╭─ Source records
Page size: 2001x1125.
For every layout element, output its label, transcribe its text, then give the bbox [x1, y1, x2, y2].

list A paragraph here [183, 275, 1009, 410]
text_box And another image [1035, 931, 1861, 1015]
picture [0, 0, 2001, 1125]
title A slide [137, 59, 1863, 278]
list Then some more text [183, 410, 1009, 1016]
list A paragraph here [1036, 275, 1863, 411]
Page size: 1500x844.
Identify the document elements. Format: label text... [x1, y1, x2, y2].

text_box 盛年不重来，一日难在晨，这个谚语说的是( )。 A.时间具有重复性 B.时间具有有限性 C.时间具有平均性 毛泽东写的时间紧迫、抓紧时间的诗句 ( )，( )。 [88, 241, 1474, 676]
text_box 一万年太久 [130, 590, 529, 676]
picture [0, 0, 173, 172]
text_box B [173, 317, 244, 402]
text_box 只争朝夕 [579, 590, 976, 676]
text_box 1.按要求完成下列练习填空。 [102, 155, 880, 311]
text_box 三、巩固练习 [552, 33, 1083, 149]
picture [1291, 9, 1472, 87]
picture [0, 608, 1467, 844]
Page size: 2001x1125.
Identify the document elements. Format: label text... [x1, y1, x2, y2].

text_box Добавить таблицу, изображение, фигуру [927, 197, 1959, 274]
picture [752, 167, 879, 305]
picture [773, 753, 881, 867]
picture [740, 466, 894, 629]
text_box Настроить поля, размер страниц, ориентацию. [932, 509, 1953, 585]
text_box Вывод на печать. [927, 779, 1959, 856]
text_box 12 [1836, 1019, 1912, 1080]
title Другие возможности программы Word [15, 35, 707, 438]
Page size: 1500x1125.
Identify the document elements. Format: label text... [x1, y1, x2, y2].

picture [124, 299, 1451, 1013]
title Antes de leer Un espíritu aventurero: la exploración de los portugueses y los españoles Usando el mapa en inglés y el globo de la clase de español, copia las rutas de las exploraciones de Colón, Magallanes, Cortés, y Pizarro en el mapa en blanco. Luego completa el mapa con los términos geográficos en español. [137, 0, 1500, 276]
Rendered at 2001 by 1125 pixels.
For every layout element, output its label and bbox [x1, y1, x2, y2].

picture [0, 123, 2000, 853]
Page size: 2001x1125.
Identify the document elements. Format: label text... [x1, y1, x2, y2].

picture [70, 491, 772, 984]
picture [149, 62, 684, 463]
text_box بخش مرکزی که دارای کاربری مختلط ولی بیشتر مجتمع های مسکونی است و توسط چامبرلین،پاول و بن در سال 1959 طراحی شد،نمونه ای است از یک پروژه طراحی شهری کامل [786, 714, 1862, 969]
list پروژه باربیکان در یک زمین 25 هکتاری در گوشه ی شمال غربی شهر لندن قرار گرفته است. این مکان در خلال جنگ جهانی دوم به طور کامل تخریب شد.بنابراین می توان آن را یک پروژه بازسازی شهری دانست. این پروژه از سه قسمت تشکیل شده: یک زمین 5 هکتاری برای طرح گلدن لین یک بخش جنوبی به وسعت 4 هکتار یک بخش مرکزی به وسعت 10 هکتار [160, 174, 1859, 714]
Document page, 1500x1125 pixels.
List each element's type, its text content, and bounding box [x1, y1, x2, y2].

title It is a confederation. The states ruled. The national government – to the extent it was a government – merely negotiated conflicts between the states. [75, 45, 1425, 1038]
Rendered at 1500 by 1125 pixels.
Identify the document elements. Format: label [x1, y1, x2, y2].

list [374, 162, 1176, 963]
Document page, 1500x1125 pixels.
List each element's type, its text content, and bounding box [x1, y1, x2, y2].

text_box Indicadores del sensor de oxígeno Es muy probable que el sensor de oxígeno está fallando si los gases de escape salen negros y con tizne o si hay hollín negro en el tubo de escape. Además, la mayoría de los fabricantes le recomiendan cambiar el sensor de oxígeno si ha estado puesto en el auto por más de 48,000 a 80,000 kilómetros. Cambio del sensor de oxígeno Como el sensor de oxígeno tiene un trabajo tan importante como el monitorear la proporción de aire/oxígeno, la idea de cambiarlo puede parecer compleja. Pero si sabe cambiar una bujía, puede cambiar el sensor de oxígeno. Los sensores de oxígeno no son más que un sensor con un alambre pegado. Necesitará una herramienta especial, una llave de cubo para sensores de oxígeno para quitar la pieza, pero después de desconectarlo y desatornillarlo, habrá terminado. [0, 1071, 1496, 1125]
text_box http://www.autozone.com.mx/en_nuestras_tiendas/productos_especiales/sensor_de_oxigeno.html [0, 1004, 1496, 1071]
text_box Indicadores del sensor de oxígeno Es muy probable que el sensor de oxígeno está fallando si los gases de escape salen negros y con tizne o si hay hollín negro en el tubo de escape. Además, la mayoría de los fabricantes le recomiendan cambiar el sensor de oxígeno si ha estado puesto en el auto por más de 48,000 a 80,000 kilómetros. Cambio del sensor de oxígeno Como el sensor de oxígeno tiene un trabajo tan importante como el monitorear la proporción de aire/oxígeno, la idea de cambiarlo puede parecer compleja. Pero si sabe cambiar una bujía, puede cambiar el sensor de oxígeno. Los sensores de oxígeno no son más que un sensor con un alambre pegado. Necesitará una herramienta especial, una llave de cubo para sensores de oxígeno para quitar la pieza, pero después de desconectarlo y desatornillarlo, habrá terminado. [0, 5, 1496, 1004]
╰─
**Task statement**.
In your answer, repeat each line of the material word for word.

**Your solution**.
Page size: 2001x1125.
For every layout element, output its label, transcribe its text, then give the bbox [x1, y1, x2, y2].

list A paragraph here [183, 275, 1009, 410]
text_box And another image [1035, 931, 1861, 1015]
picture [0, 0, 2001, 1125]
title A slide [137, 59, 1863, 278]
list Then some more text [183, 410, 1009, 1016]
list A paragraph here [1036, 275, 1863, 411]
Page size: 1500x844.
Identify the document elements. Format: label text... [x1, y1, x2, y2].

text_box 盛年不重来，一日难在晨，这个谚语说的是( )。 A.时间具有重复性 B.时间具有有限性 C.时间具有平均性 毛泽东写的时间紧迫、抓紧时间的诗句 ( )，( )。 [88, 241, 1474, 676]
text_box 一万年太久 [130, 590, 529, 676]
picture [0, 0, 173, 172]
text_box B [173, 317, 244, 402]
text_box 只争朝夕 [579, 590, 976, 676]
text_box 1.按要求完成下列练习填空。 [102, 155, 880, 311]
text_box 三、巩固练习 [552, 33, 1083, 149]
picture [1291, 9, 1472, 87]
picture [0, 608, 1467, 844]
Page size: 2001x1125.
Identify the document elements. Format: label text... [x1, y1, x2, y2].

text_box Добавить таблицу, изображение, фигуру [927, 197, 1959, 274]
picture [752, 167, 879, 305]
picture [773, 753, 881, 867]
picture [740, 466, 894, 629]
text_box Настроить поля, размер страниц, ориентацию. [932, 509, 1953, 585]
text_box Вывод на печать. [927, 779, 1959, 856]
text_box 12 [1836, 1019, 1912, 1080]
title Другие возможности программы Word [15, 35, 707, 438]
Page size: 1500x1125.
Identify the document elements. Format: label text... [x1, y1, x2, y2].

picture [124, 299, 1451, 1013]
title Antes de leer Un espíritu aventurero: la exploración de los portugueses y los españoles Usando el mapa en inglés y el globo de la clase de español, copia las rutas de las exploraciones de Colón, Magallanes, Cortés, y Pizarro en el mapa en blanco. Luego completa el mapa con los términos geográficos en español. [137, 0, 1500, 276]
Rendered at 2001 by 1125 pixels.
For every layout element, output its label and bbox [x1, y1, x2, y2].

picture [0, 123, 2000, 853]
Page size: 2001x1125.
Identify the document elements. Format: label text... [x1, y1, x2, y2].

picture [70, 491, 772, 984]
picture [149, 62, 684, 463]
text_box بخش مرکزی که دارای کاربری مختلط ولی بیشتر مجتمع های مسکونی است و توسط چامبرلین،پاول و بن در سال 1959 طراحی شد،نمونه ای است از یک پروژه طراحی شهری کامل [786, 714, 1862, 969]
list پروژه باربیکان در یک زمین 25 هکتاری در گوشه ی شمال غربی شهر لندن قرار گرفته است. این مکان در خلال جنگ جهانی دوم به طور کامل تخریب شد.بنابراین می توان آن را یک پروژه بازسازی شهری دانست. این پروژه از سه قسمت تشکیل شده: یک زمین 5 هکتاری برای طرح گلدن لین یک بخش جنوبی به وسعت 4 هکتار یک بخش مرکزی به وسعت 10 هکتار [160, 174, 1859, 714]
Document page, 1500x1125 pixels.
List each element's type, its text content, and bounding box [x1, y1, x2, y2].

title It is a confederation. The states ruled. The national government – to the extent it was a government – merely negotiated conflicts between the states. [75, 45, 1425, 1038]
Rendered at 1500 by 1125 pixels.
Identify the document elements. Format: label [x1, y1, x2, y2].

list [374, 162, 1176, 963]
Document page, 1500x1125 pixels.
List each element's type, its text content, and bounding box [x1, y1, x2, y2].

text_box Indicadores del sensor de oxígeno Es muy probable que el sensor de oxígeno está fallando si los gases de escape salen negros y con tizne o si hay hollín negro en el tubo de escape. Además, la mayoría de los fabricantes le recomiendan cambiar el sensor de oxígeno si ha estado puesto en el auto por más de 48,000 a 80,000 kilómetros. Cambio del sensor de oxígeno Como el sensor de oxígeno tiene un trabajo tan importante como el monitorear la proporción de aire/oxígeno, la idea de cambiarlo puede parecer compleja. Pero si sabe cambiar una bujía, puede cambiar el sensor de oxígeno. Los sensores de oxígeno no son más que un sensor con un alambre pegado. Necesitará una herramienta especial, una llave de cubo para sensores de oxígeno para quitar la pieza, pero después de desconectarlo y desatornillarlo, habrá terminado. [0, 1071, 1496, 1125]
text_box http://www.autozone.com.mx/en_nuestras_tiendas/productos_especiales/sensor_de_oxigeno.html [0, 1004, 1496, 1071]
text_box Indicadores del sensor de oxígeno Es muy probable que el sensor de oxígeno está fallando si los gases de escape salen negros y con tizne o si hay hollín negro en el tubo de escape. Además, la mayoría de los fabricantes le recomiendan cambiar el sensor de oxígeno si ha estado puesto en el auto por más de 48,000 a 80,000 kilómetros. Cambio del sensor de oxígeno Como el sensor de oxígeno tiene un trabajo tan importante como el monitorear la proporción de aire/oxígeno, la idea de cambiarlo puede parecer compleja. Pero si sabe cambiar una bujía, puede cambiar el sensor de oxígeno. Los sensores de oxígeno no son más que un sensor con un alambre pegado. Necesitará una herramienta especial, una llave de cubo para sensores de oxígeno para quitar la pieza, pero después de desconectarlo y desatornillarlo, habrá terminado. [0, 5, 1496, 1004]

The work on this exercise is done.